Concluding an agreement with the majority shareholder NEF Battery Holdings S.a.r.l. in terms of cooperation in and financing the Company’s share buy-back scheme

The Management Board of Orzeł Biały S.A. (“The Issuer”, “The Company”) hereby announces that, with reference to the current report 5/2017 dated 20 January 2017 wherein it informed about the conditional decision made by the Company involving the purchase of own shares with the aim to retire them (hereinafter “The Decision“), it concluded an agreement with the majority shareholder NEF Battery Holdings S.a.r.l. („The Shareholder”) in terms of cooperating in the Company’s share buy-back scheme and of The Shareholder supporting The Company in financing thereof (“The Agreement”).

The agreement was concluded due to the fact that the Annual General Meeting Resolution No. 21 of 29 May 2015 authorised the Company to acquire own shares for redemption/retirement and authorised the Management Board to take factual and legal actions for the implementation of the said resolution by 31 December 2017.

The AGM authorization includes the shares buy-back in the total number of not more than 6,568,261 shares, which represent approximately 39.45% of the share capital of the Company.

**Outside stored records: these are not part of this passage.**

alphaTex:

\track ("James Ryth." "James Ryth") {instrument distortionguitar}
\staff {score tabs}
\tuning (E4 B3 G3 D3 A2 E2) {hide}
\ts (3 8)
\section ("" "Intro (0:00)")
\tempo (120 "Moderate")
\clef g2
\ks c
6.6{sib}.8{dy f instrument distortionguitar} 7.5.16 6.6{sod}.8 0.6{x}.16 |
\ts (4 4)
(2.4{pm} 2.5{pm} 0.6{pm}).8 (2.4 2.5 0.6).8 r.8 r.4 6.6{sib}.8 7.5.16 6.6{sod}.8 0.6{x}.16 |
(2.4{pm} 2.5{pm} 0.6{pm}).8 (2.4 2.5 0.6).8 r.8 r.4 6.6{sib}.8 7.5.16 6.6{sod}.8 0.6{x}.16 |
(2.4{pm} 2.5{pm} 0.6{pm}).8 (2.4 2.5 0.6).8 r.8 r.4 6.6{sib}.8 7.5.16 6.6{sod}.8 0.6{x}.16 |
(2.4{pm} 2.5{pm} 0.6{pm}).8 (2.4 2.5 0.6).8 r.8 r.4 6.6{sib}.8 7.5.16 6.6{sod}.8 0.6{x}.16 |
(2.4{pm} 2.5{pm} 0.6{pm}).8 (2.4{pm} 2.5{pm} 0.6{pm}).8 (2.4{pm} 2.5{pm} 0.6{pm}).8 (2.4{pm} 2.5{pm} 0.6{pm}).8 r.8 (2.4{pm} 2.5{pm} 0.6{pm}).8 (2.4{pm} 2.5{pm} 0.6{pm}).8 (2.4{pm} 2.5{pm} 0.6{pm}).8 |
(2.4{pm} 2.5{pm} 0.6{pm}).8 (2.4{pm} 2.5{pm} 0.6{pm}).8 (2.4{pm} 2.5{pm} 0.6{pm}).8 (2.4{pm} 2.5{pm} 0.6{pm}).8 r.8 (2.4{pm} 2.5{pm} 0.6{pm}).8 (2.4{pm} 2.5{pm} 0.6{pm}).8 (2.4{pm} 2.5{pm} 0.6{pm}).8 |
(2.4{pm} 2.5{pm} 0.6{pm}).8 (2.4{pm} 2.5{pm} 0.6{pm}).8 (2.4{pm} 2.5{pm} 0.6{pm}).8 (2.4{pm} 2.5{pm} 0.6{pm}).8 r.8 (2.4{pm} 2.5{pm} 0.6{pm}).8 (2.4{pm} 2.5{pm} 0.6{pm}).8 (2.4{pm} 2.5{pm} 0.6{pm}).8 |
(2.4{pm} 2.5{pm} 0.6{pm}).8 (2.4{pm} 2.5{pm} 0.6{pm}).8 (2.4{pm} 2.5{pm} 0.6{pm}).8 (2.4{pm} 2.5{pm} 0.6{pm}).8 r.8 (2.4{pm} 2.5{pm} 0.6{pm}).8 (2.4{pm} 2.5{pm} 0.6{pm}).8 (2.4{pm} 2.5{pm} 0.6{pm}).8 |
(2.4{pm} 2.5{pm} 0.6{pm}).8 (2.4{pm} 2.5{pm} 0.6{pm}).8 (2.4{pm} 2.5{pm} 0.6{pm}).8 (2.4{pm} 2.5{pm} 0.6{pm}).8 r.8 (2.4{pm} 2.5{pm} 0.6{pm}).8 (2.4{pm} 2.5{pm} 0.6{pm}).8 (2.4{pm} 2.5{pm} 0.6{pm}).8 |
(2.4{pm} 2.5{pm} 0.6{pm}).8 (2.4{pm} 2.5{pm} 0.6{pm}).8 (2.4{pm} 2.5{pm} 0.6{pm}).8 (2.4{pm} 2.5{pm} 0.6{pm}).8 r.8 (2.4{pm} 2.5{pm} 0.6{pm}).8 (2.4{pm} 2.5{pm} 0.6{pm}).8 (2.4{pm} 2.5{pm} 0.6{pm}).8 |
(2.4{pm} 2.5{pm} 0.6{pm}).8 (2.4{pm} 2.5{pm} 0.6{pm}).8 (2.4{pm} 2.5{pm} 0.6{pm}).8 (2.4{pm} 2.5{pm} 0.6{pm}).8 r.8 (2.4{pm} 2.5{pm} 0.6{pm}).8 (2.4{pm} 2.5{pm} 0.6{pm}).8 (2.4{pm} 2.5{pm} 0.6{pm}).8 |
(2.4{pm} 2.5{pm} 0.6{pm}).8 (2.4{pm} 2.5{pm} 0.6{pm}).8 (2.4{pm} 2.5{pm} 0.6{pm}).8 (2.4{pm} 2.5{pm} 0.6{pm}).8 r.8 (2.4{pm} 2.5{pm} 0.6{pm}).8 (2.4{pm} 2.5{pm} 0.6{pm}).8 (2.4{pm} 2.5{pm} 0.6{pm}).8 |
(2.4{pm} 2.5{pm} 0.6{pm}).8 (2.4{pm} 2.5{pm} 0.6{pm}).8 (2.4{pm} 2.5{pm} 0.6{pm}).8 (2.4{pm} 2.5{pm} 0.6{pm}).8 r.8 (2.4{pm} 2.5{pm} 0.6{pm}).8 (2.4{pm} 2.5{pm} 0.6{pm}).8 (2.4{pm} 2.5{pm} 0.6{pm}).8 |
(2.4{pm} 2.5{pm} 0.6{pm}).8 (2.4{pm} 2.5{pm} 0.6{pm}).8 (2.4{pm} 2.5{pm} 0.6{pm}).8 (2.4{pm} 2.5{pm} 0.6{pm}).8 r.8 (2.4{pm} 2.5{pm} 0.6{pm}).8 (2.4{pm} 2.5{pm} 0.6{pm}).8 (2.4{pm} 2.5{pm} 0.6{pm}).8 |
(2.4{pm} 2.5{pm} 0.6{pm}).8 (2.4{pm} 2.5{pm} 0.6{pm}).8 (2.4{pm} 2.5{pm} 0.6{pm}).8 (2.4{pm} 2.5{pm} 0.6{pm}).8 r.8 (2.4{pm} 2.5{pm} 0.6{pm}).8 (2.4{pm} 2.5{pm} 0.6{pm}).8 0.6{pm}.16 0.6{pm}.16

In order to accomplish the said Resolution, the Company embarked on discussions with the banks in order to obtain financing for the shares buy-back. The funding will be secured, among other things, by the Company’s shares held by the Shareholder.

In addition, the implementation of this resolution could, in accordance with Art. 74 Para. 2 in conjunction with Art. 87 Para. 5 Cl. 1 of the Public Offering and Conditions Governing the Introduction of Financial Instruments to an Organised Trading System and the Public Companies Act of 29 July 2005 (“The Act“), lead to indirect exceedance of the threshold of 66% of the total number of votes in the Company by the majority shareholder of NEF Battery Holdings S.a.r.l. and, thus, the need by it to announce the subscription call to tender for the sale or exchange of all remaining shares of the Company.

Given these circumstances, the Management Board started discussions with The Shareholder and, taking into account the intention of The Shareholder reported during the discussions, i.e. to increase its stake in The Company and, in the case of acquisition of a corresponding block shares, to delist The Company from the Stock Exchange, concluded an agreement with the majority shareholder NEF Battery Holdings S.a.r.l. in terms of buy-back cooperation for repurchase acquisition of shares, which meets the attributes of an agreement referred to in Art. 87. Para. 1 Cl. 5 of the Act. In addition, the Agreement provides for the support of The Company by the Shareholder in financing the shares buy-back in the form of establishing a  registered pledge and a financial pledge on the shares of The Company held by The Shareholder in order to secure bank claims which shall grant a loan to The Company to finance the buy-back scheme under the Call.

 

The Agreement provides for cooperation of The Company and The Shareholders as follows:

  1. The acquisition of shares shall take place as part of the subscription call announced by The Shareholder („The Call”).
  2. The Call shall be announced for the remaining shares in the Company (i.e. those held by entities other than The Shareholder) in the number of 6,568,261 representing 39.45% of the share capital and voting rights (“The Shares“), in accordance with Art. 74 Para. 1 of the Public Offering Act (exceeding the threshold of 66% of the votes) and in accordance with Art. 91 Para. 6 of the Public Offering Act (removed dematerialisation of shares).
  3. The price per Share in the Call shall be PLN 8.65.
  4. The Company and The Shareholder shall be Shares buying parties under the call and shall procure Shares under the Call as follows:

1.1.  The Company will be privileged in acquiring the Shares, but not more than 4,161,849 Shares;

1.2.  The Shareholder will acquire the remaining Shares subject to the provisions of the subscription (i.e. more than 4,161,849).

  1. The content of the Call shall be agreed between The Company, The Shareholder and the investment company as intermediary in the announcement of the Call.
  2. Each Party undertakes to meet all the requirements and conditions necessary for the announcement and performance of the Call, in particular: (i) agree and sign the required agreements with the investment intermediary in the Call, (ii) establish the required security on shares purchased under the Call and (iii) agree and sign the Call document and any agreed changes thereto.
  3. The Parties also agree to mutually cooperate in fulfilling all the requirements and preconditions for the announcement and performance of the Call that are common to both Parties.
  4. In addition, the agreement contains a statement and obligation of The Shareholder to the establishment of a registered pledge and a financial pledge on the shares of the Company held by The Shareholder in order to secure the claims of the bank which shall grant a loan to the Company to repurchase its own shares under the Call.

The conclusion of the Agreement was one of the conditions precedent to the Decision regarding the shares buy-back. At the moment of the publication of this information one condition precedent remained unfulfilled, i.e. the signing by the Company of a credit agreement to finance the repurchase of own shares. The fulfillment of the above condition will be communicated to the market by the Company immediately.

Legal basis: Art. 17 Para. 1 MAR at 8:16 a.m.